I went to pick-up my son from school yesterday evening, which brought me to the busy corner of Georgia and Forest Glen Avenue in Silver Spring, Maryland, at 6:00 pm. I had a few minutes to wait, which left me with some time to stand in the darkness and ponder the endless stream of headlights heading north (and south).
Working on transportation sometimes makes these moments ones of angst -- how on earth do we solve this problem? There are the greenhouse gas emissions and the oil consumption from all of these cars, there's the sprawl that drives all these drivers to drive and the need to improve our transit system to get more of folks out of their cars, and then there's all of the air pollution spewing from their tailpipes.

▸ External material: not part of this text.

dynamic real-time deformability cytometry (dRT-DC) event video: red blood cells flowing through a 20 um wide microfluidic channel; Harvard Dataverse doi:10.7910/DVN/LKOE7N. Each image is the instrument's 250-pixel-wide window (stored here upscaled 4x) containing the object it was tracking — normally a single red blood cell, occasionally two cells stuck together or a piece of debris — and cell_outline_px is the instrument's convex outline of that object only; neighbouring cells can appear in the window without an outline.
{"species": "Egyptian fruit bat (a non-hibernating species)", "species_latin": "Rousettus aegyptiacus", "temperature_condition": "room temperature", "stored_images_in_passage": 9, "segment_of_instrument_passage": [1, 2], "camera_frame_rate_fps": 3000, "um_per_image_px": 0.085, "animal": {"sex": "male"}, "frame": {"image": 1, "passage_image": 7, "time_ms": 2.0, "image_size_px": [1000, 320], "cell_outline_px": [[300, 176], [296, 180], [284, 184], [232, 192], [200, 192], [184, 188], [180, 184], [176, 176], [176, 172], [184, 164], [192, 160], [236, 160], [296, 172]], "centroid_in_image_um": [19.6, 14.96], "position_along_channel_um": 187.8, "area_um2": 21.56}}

As I looked down Georgia Avenue, at least I know that each year, new vehicles will get more efficient and spew out less greenhouse gas emissions as standards put in place during President Obama's first term doubling fuel efficiency to 54.5 mpg in 2025.
There should be good news when it comes to cutting the health threatening smog-forming pollution that all of these cars are spewing into our air as well. The good news should come from getting strong new standards in place for ozone and other tailpipe pollution as well as standards in place that will cut the amount of sulfur in our gasoline -- a set of standards called Tier 3. Unfortunately, as I noted last March, Big Oil loves dirty air and has been mounting a campaign to block these standards.

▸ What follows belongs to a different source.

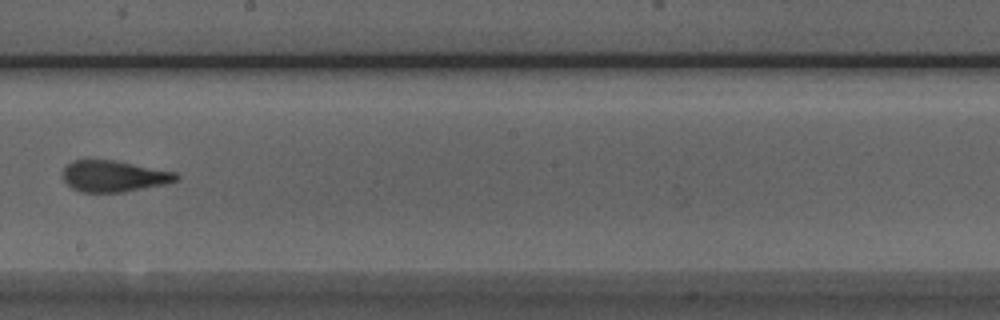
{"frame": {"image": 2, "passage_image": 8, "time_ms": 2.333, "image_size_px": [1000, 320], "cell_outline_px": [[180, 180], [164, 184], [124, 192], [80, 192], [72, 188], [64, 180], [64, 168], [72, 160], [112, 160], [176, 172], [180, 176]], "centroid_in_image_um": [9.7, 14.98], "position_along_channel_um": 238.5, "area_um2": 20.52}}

While some standards take time to have a big impact as the vehicle fleet turns over from what's on the road to new and improved vehicles -- low sulfur fuel would have an immediate impact on all vehicles by cutting their life threatening smog-forming pollution.
Watching the streams of cars drive up Georgia Avenue, I was considering Tier 3 and the low sulfur fuel it would bring almost like a magic wand -- improvement in air quality for everyone, everywhere, once that cleaner fuel hits the pumps.

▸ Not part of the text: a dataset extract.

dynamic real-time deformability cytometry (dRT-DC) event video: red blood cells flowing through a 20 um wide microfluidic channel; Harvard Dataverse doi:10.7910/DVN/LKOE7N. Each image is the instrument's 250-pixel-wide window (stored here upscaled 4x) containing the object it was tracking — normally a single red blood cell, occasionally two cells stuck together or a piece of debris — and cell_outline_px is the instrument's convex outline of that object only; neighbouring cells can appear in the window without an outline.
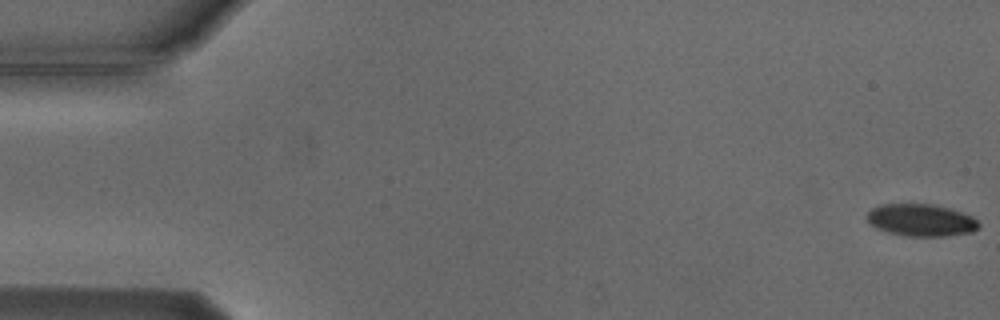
{"species": "Egyptian fruit bat (a non-hibernating species)", "species_latin": "Rousettus aegyptiacus", "temperature_condition": "cold", "stored_images_in_passage": 6, "camera_frame_rate_fps": 3000, "um_per_image_px": 0.085, "animal": {"sex": "male"}, "frame": {"image": 1, "passage_image": 1, "time_ms": 0.0, "image_size_px": [1000, 320], "cell_outline_px": [[980, 224], [972, 232], [944, 236], [904, 236], [888, 232], [876, 228], [868, 220], [868, 212], [872, 208], [880, 204], [932, 204], [948, 208], [972, 216]], "centroid_in_image_um": [78.28, 18.71], "position_along_channel_um": 6.7, "area_um2": 20.75}}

The Environmental Protection Agency should have proposed Tier 3 and low sulfur fuel standards in 2010 -- these standards are long over- due. This week Senator Gillibrand (D-NY) issued an urgent call for action on these standards along with 12 of her Senate colleagues. Senator Gillibrand notes:
(C)hemicals released from cars and other light-duty vehicles directly contribute to high levels of smog, which can trigger asthma attacks and adversely affects those with heart and lung diseases. The implementation of a new Tier 3 emission standard is expected to result in a 29 percent decrease in nitrogen oxide emissions, a 38 percent decrease in carbon monoxide emissions and a 26 percent decrease in volatile organic compound emissions. According to the National Association of Clean Air Agencies (NACAA), reducing the emissions of these harmful chemicals would prevent 400 premature deaths and 52,000 lost workdays due to illness each year.Senator Gillibrand's letter notes that these standards will create jobs making new and more advanced emissions control equipment for cars and, importantly, create jobs at refineries installing and running new equipment. This letter from the Senate echoes points Sierra Club made in a letter we sent to EPA almost a year ago (PDF). Tier 3 and low sulfur fuel won't solve our bigger transportation challenges but it is time to get moving on standards that will have a huge impact on one big air quality problem.